Im Januar 2012 stand der Besuch der Salvatorkirche im Rahmen der Kulturtouren an. Viele Kinder erkannten Duisburgs bekannteste christliche Kirche gleich wieder. Schließlich waren eingie von ihnen bereits beim Besuch des stadthistorischen Museums aus die älteste Duisburger Kirche aufmerksam geworden.
Frau Küchler und eine weitere Mitarbeiterin von der Kirchengemeinde Salvator begrüßten die Kinder in der evangelischen Kirche. Danach ging es in einer abwechslungsreichen 90minütigen Entdeckungstour durch die Kirche um interessante Orte wie das Taufbecken, den Altar, die Kanzel, die herrlichen bunten Kirchenfenster und das kunstvolle Gewölbe der Kirche.
Die Kinder erfuhren, dass Duisburgs bekanntester Wissenschaftler, Gerhard Mercator in der Kirche beerdigt wurde. An ihn erinnert eine Gedenktafel mit seinem Lebenslauf in lateinischer Sprache.
In den Kirchenfenstern erkannten viele Kinder Geschichten aus der Bibel, die sich auch im Koran finden. Da ging es dann zum Beispiel um Abraham, der von Gott aufgefordert wurde, seinen Sohn zu opfern und dem ein Widder geschickt wurde. Nachdem Gott erkannte, dass Abraham ihm gehorchte, blieb der Sohn am Leben und jener Widder wurde geopfert. Die Geschichte findet sich auch im heiligen Buch der Muslime. Dort heißt Abraham Ibrahim.
Besonders beeindruckend waren die zwei Ruheminuten. Da legten sich alle Kinder mit ihren Kissen auf den Kirchenboden und schauten in das große Gewölbe. Mit der Zeit hatten die Kinder den Eindruck, die Decke müsste einstürzen. Aber sie hält seit über 500 Jahren, weil die Baumeister das gotische Gewölbe so geschickt gebaut haben.
Die Kirchturmspitze hat sich im Laufe der Zeit mehrfach verändert. Im Mittelalter war es eine spitze Zipfelmütze. Aber bei einem Gewitter schlug der Blitz ein und die Kirchturmspitze brannte ab.

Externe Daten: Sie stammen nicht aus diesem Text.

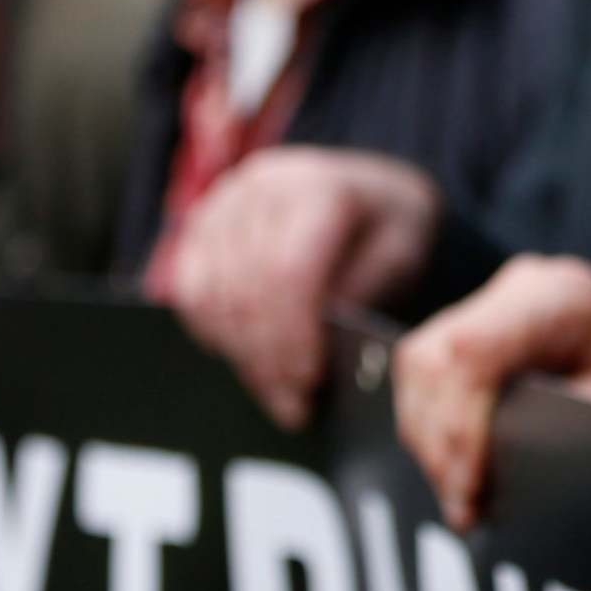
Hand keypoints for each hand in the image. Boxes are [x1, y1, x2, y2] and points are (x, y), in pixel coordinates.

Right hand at [165, 146, 440, 428]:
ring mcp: (225, 202)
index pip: (286, 271)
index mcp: (319, 188)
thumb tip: (317, 342)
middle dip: (269, 359)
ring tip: (277, 389)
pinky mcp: (203, 222)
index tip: (310, 380)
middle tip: (294, 404)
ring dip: (241, 353)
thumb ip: (359, 293)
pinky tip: (249, 354)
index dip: (292, 335)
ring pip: (212, 294)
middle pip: (246, 289)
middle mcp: (263, 186)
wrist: (369, 190)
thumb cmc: (389, 227)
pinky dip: (214, 329)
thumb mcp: (400, 255)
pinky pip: (190, 288)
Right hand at [393, 254, 590, 528]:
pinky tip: (461, 474)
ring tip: (466, 500)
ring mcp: (500, 304)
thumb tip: (525, 456)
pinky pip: (426, 374)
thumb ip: (585, 421)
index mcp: (564, 296)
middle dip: (438, 443)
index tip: (469, 492)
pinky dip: (432, 430)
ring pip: (419, 367)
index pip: (472, 352)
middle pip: (433, 358)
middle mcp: (524, 287)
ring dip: (429, 442)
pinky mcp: (485, 331)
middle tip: (466, 508)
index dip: (458, 427)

Danach setzen die Duisburger eine kleine Kuppel als Spitze auf den Kirchturm. Eine zeitlang wurde die Kirche auch gar nicht mehr als Kirche genutzt, ja sie war sogar für eine kurze Zeit ein Pferdestall.
Aber die Duisburger wollten ihre alte Salvatorkirche wieder zurückhaben und um 1900 haben sie die Kirche noch einmal so hergerichtet wie sie ganz am Anfang war. Also auch wieder mit dem spitzen Kirchturm.
Im Krieg vor mehr als 65 Jahren wurde die Kirche dann von Bomben getroffen und die Kirchturmspitze brannte ein zweites Mal ab. Danach haben die Duisburger gar keine Spitze mehr auf den Kirchturm gesetzt. So erinnert die schönste Duisburger Kirche ohne Kirchturm auch daran, wie schrecklich Kriege sind und dass so etwas nie wieder geschehen darf.
Besonders gefiel den Kindern der Abschluss des Besuches. Mehrere Kinder durften etwas sagen und dabei eine Kerze anzünden und sie in einen Kerzenhalter an einem Lichterglobus am Ausgang stecken.
Frau Küchler zündete ihre Kerze an und erzählte, wie sehr sie sich gefreut hat, dass so viele Kinder aufmerksam und neugierig die Salvatorkirche betrachtet haben.